Now to help build a better international system for refugee protection, the nations of the world adopted a global compact on refugees last year. The United States was one of two countries, the other was Hungary, that didn't sign the compact. In short, the United States has lost its leadership on refugee issues around the globe and has done great damage here at home. It's not surprising that a new sanctuary movement has risen in the United States, not only to support asylum seekers but to support other categories. Immigrants who face unconscionably harsh deportation laws, criminal prosecutions, and lengthy detention. Swarthmore, true to its values, has not been silent. In December 2016, the Board of Managers and President Smith issued a joint statement announcing their commitment, here I quote "To protect and provide sanctuary for all members of our community who may need such protection in the coming months and years, including our undocumented students. Our Quaker heritage provides us with a long tradition of non-violent action and peaceful protest against oppressive government acts and mandates." Among other actions, the Board and the President pledged that the college would not voluntarily share student information with immigration enforcement officials, that it would not voluntarily grant access to college property to immigration enforcement officials, and would not support the enforcement actions of immigration officials should they come on campus.
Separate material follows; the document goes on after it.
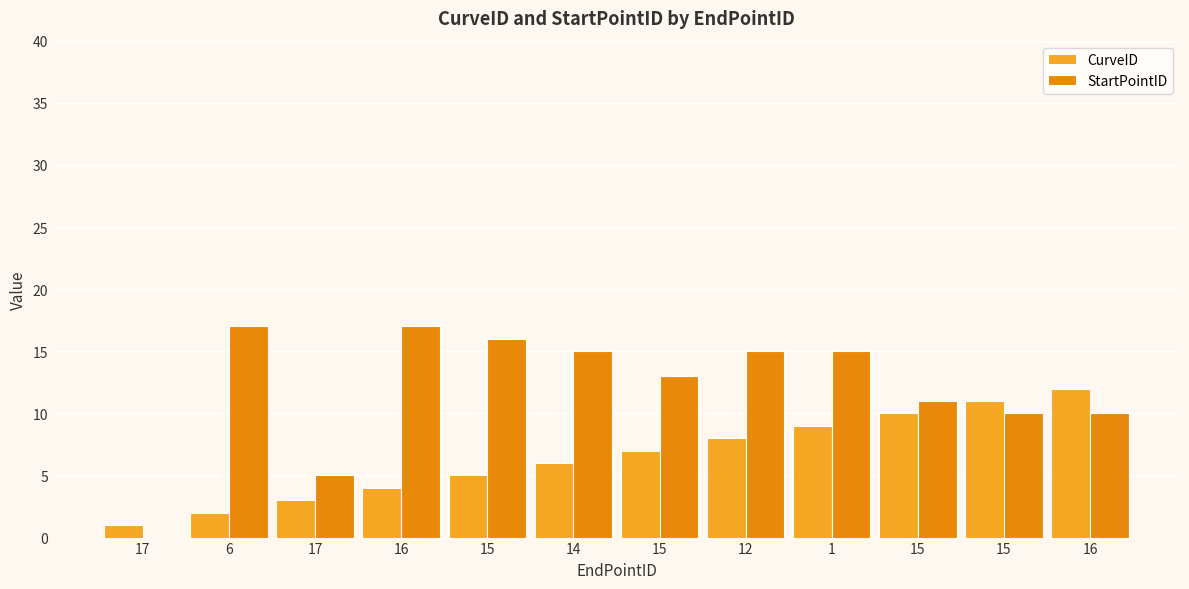

What is the difference between the second highest and minimum values in the CurveID series?

10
These issues are of dramatic importance to millions of immigrants in the United States, and tens of millions displaced people around the world. But there's an ever larger challenge that faces the world as a whole, and threatens to displace hundreds of millions of persons in the coming decades. I'm referring of course here to the effects of climate change. Just outside this amphitheater is a quotation ingrained in stone from a Wordsworth poem. The poem is Lines Composed a Few Miles above Tintern Abbey and it says "Nature never did betray the heart that loved her." Yes, one might ask today, but have we betrayed her? Poisoning her air, cutting her forests, insulting her seas and melting her glaciers. Unhappily here again, US efforts have gone in precisely the wrong direction. The current administration has loosened regulation in order to increase the production of fossil fuels. It has rejected measures to mitigate climate change. It has withdrawn from the Paris Accord. Science confirms the words of the ancient prophet, that those who sow the wind shall reap the whirlwind. Violent storms, rising sea levels, desertification will in our lifetimes force more people from their homes than all the previous conflicts that have created refuges. And with cruel irony, the most devastating impacts of the climate crisis will fall on those least responsible for it and least able to respond.

To meet this existential challenge requires the kind of education that this college has for so long offered its students, one that cultivates both intellectual rigor and deep moral sensibility, that reminds us with the privileges that have been bestowed upon us here come responsibilities to our neighbors, to all those who reside with us in this country and to the global community. But let me not overly cloud the beauty of this day and its sweet memories. In another song Baez wrote about Dylan, she says to him "Now you're telling me you're not nostalgic. Then give me another word for it, you who are so good with words." Well, it took several decades for the Nobel Prize committee to recognize just how good with words Dylan was, but I'll go with Baez's words here. Nostalgic. The word nostalgia was apparently coined in the 18th century by a Swiss medical student who combined the Latin for "return home" with the Greek word for "pain." That is nostalgia was a medical condition. Over the past several hundred years, the word has taken on gentler connotations, now most often meaning a wistful longing to return to happy days.

So while Bruce Springsteen may have said "We learn more from a three-minute song, baby, than we ever learned in school," I'll end with Baez. May the winds of the old days from our time at Swarthmore continue to fill our sails, to inspire us, to lead us to think, to feel, and to act. Thank you.